#### [WHAT IS BEING ASKED]
Quote the data below in full, minus the images.

(COLLECTED MATERIAL begins)

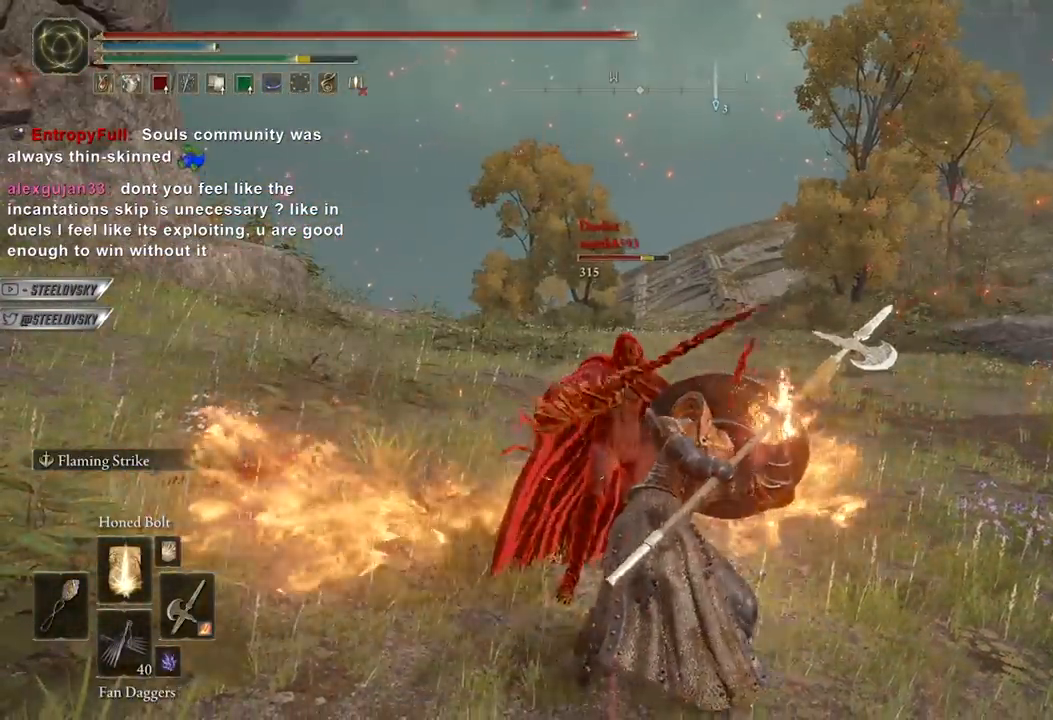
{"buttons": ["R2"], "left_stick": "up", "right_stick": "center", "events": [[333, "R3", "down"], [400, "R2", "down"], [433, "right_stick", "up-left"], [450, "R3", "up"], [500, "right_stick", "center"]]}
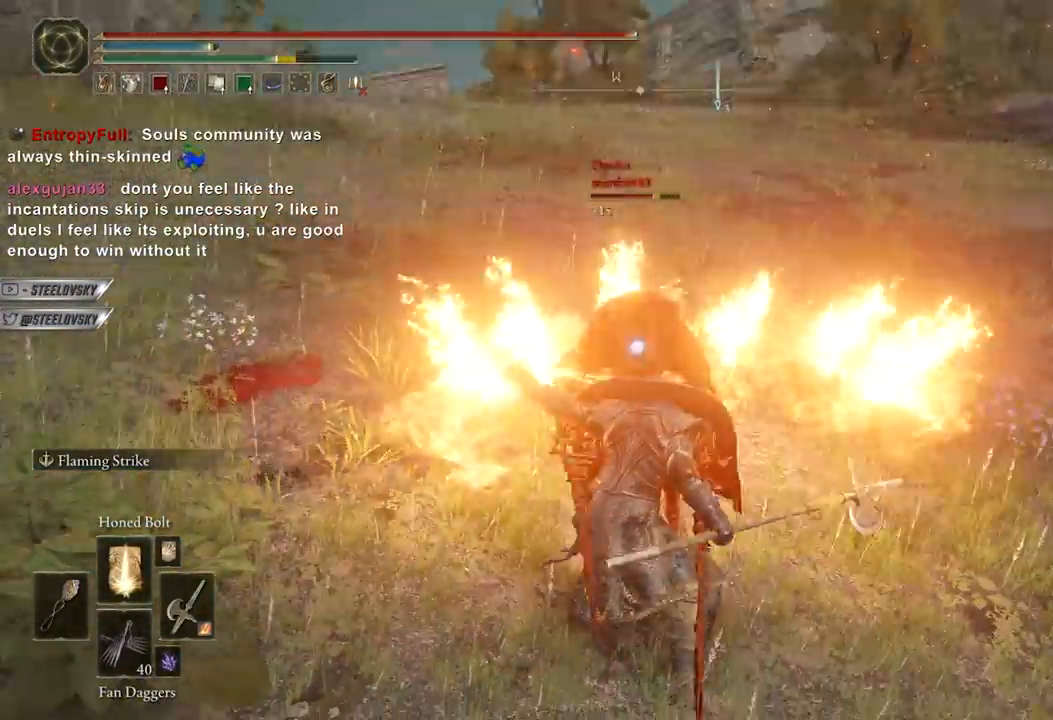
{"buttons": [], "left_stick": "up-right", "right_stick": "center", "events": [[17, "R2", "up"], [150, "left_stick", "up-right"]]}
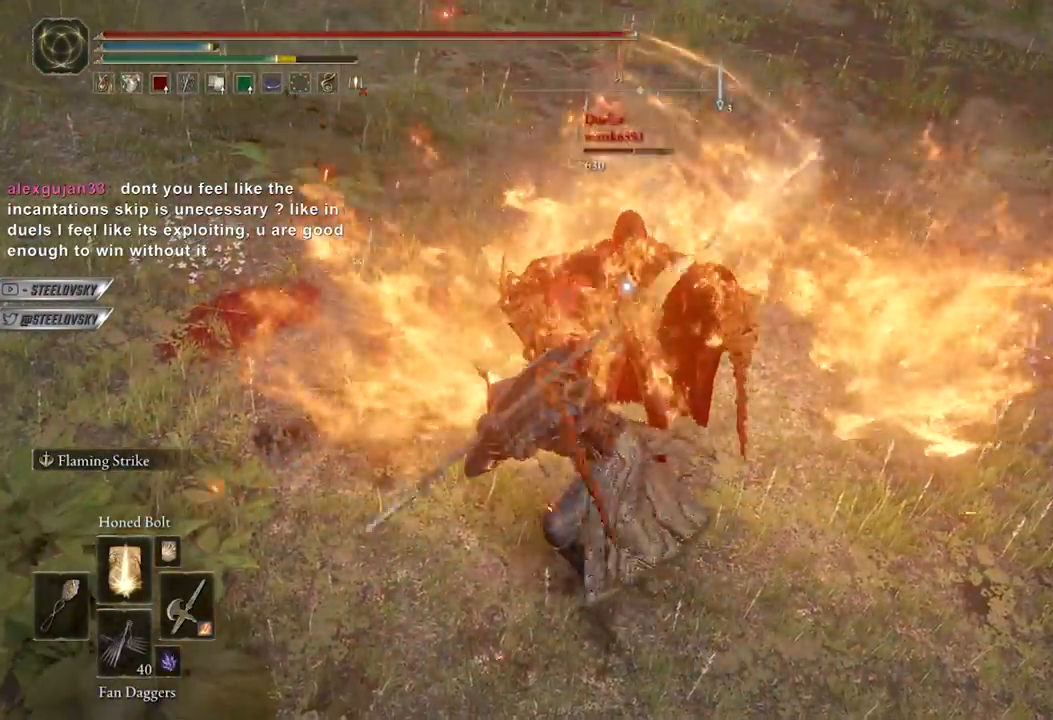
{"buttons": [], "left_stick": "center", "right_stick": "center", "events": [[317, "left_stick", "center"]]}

(COLLECTED MATERIAL ends)

#### [RESPONSE BELOW]
{"buttons": ["R2"], "left_stick": "up", "right_stick": "center", "events": [[333, "R3", "down"], [400, "R2", "down"], [433, "right_stick", "up-left"], [450, "R3", "up"], [500, "right_stick", "center"]]}
{"buttons": [], "left_stick": "up-right", "right_stick": "center", "events": [[17, "R2", "up"], [150, "left_stick", "up-right"]]}
{"buttons": [], "left_stick": "center", "right_stick": "center", "events": [[317, "left_stick", "center"]]}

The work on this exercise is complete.